__Text under study__:
______
You might have trouble getting a handle on Cass McCombs. He’s intentionally oblique, in real life as in his lyrics, even saying, “I don’t actually want my biography to contain much in the way of actual biographical information.” Whether he’ll eventually turn around, Dylan-like, remains to be seen, but for now, he sounds pleased — and pleasing — as an obscurantist.
Which isn’t to imply that you can’t understand McCombs’s songs. It’s just that you won’t be able to explain what they’re about so much as you are able to feel them. On PREfection, McCombs’s second full-length album, that sense of being lost in his words starts immediately with opener “Equinox”. The song speaks of “Catherine de Medici” and, apparently, events in the court of Fontaineblleu that occured 500 years ago. The lyrics refuse to clarify the proceedings, though, speaking in terms as vague as the related prophecies of Nostradamus. McCombs sings, “Silverfish quilting testicle / Despotic owl conducts the wolves / And mulls attacking a fox”. Sure, that could be about Catholics and Huguenots, but it could just as likely be about, well, anything else.
That type of writing — more characteristic than extreme in McCombs’s style — stands as both the strength and the weakness of the album. At his finest, McCombs creates impressionistic imagery, or even daft symbolism, that evokes a gloomy scene even while injecting humor. In “Bury Mary”, McCombs uses his uncertain language to create a tension around the narrator. The act of burying could mean several things: literal burying of a lost love, a figurative burying of feelings toward an unresponsive beloved, or a literal burying of a murder victim. Our narrator’s clearly unhinged, but any of those options could lead to a loss of mental balance.
______
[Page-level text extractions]
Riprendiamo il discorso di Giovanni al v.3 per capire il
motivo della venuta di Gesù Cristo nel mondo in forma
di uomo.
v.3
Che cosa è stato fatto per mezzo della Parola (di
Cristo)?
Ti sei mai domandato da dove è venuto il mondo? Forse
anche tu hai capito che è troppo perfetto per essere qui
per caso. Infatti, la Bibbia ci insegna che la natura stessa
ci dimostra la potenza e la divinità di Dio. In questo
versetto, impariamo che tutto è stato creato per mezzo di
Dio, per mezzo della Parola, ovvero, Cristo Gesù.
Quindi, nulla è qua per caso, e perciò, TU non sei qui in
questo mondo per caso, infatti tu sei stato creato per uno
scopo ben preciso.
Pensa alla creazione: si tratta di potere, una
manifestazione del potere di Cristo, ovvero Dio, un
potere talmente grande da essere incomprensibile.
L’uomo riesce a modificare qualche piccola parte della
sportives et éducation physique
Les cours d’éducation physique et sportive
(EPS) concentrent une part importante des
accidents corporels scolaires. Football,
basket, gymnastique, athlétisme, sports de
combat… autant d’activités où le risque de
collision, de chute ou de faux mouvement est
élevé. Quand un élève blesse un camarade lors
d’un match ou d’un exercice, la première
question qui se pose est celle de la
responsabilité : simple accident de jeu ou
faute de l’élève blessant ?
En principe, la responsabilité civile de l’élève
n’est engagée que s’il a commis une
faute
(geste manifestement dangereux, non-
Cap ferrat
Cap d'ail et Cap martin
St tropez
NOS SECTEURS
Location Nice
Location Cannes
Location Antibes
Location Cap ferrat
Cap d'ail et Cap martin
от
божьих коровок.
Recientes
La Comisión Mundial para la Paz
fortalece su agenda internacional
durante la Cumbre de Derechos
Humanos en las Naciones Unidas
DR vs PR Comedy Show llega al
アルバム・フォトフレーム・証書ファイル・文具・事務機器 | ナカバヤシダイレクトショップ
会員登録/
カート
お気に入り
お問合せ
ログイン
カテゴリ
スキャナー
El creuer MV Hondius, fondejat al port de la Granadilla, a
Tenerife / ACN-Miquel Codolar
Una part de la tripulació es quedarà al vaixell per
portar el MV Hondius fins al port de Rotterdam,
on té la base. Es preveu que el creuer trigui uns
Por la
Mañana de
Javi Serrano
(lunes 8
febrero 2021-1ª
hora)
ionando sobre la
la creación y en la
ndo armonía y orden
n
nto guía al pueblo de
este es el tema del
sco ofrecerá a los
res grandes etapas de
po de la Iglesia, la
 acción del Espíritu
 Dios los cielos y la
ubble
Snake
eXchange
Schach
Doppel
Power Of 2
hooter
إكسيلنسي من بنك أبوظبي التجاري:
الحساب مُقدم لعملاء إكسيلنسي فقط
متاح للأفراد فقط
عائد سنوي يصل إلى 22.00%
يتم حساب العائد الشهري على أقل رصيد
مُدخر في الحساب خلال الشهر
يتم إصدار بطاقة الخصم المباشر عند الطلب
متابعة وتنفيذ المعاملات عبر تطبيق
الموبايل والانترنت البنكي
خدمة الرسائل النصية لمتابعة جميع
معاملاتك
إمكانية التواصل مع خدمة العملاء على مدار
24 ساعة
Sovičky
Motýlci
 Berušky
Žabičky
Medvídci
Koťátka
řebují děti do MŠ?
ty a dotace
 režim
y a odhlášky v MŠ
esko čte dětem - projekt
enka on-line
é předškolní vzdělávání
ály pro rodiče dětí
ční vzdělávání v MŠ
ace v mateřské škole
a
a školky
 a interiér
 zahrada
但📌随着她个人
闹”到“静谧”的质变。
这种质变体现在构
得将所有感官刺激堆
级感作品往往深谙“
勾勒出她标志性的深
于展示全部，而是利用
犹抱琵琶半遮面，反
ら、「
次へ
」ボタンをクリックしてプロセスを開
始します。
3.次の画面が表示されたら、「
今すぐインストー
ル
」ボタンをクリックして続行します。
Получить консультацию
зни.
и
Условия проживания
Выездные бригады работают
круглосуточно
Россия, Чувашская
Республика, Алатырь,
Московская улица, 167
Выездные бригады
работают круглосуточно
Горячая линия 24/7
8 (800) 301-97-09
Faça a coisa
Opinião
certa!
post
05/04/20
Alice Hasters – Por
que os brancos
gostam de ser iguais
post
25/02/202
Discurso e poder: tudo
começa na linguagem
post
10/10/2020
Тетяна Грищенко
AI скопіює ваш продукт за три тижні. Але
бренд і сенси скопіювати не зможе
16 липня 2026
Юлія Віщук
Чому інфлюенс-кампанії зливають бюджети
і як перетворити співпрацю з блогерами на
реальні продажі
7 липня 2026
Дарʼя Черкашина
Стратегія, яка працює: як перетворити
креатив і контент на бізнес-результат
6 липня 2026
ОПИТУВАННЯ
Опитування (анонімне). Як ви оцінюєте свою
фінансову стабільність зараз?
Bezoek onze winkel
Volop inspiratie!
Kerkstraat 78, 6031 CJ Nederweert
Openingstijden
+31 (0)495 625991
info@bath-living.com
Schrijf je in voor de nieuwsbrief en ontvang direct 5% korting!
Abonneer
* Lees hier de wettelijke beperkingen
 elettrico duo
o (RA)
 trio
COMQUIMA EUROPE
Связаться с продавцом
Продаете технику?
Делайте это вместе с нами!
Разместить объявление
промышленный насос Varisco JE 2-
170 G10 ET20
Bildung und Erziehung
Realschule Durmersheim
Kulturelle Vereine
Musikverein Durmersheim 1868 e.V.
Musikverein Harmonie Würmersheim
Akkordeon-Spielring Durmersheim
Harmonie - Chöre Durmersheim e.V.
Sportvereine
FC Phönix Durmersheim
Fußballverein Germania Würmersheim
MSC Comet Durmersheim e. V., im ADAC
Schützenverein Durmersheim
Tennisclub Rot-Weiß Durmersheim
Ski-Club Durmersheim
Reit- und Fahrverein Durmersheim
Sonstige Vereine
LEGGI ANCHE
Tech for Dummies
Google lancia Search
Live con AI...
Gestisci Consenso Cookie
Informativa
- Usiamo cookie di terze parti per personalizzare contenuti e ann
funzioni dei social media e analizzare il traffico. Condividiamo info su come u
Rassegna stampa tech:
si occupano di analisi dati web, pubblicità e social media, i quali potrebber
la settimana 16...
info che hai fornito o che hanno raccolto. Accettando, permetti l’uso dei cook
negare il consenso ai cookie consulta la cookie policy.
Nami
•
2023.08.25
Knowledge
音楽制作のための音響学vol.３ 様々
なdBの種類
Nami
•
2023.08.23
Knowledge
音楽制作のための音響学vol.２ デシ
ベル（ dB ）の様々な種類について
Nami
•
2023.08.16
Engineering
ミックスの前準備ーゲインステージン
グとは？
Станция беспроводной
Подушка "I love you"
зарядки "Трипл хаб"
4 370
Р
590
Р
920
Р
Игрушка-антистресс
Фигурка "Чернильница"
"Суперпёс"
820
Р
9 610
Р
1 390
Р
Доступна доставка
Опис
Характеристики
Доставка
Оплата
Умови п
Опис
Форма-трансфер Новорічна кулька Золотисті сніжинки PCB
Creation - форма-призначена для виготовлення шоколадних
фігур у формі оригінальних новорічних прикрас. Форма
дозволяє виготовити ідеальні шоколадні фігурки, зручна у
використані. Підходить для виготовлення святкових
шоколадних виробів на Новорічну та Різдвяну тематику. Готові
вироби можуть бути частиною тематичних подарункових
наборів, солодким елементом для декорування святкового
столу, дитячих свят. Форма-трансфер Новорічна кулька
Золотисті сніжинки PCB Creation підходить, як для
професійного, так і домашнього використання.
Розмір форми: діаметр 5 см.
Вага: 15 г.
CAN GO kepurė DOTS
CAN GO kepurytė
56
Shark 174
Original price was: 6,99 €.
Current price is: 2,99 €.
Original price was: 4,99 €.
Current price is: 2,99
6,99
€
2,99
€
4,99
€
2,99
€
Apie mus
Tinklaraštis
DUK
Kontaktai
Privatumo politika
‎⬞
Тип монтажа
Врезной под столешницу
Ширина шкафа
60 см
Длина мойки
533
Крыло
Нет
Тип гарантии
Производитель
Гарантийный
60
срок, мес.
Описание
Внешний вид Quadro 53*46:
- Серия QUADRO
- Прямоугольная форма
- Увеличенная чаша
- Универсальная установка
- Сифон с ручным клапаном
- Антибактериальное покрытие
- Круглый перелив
______
__Activity 1__:
Answer these questions using the review:
(a) Which full-length album of McCombs's is PREfection, by number?
(b) Which song opens the album?
(c) In which song does McCombs use uncertain language to create tension around the narrator?
__Activity 2__: Reproduce the stretch of the review from "Which isn’t to" through "well, anything else.", without changing any wording or punctuation.

__Task result 1__:
(a) His second.
(b) "Equinox."
(c) "Bury Mary."

__Task result 2__:
Which isn’t to imply that you can’t understand McCombs’s songs. It’s just that you won’t be able to explain what they’re about so much as you are able to feel them. On PREfection, McCombs’s second full-length album, that sense of being lost in his words starts immediately with opener “Equinox”. The song speaks of “Catherine de Medici” and, apparently, events in the court of Fontaineblleu that occured 500 years ago. The lyrics refuse to clarify the proceedings, though, speaking in terms as vague as the related prophecies of Nostradamus. McCombs sings, “Silverfish quilting testicle / Despotic owl conducts the wolves / And mulls attacking a fox”. Sure, that could be about Catholics and Huguenots, but it could just as likely be about, well, anything else.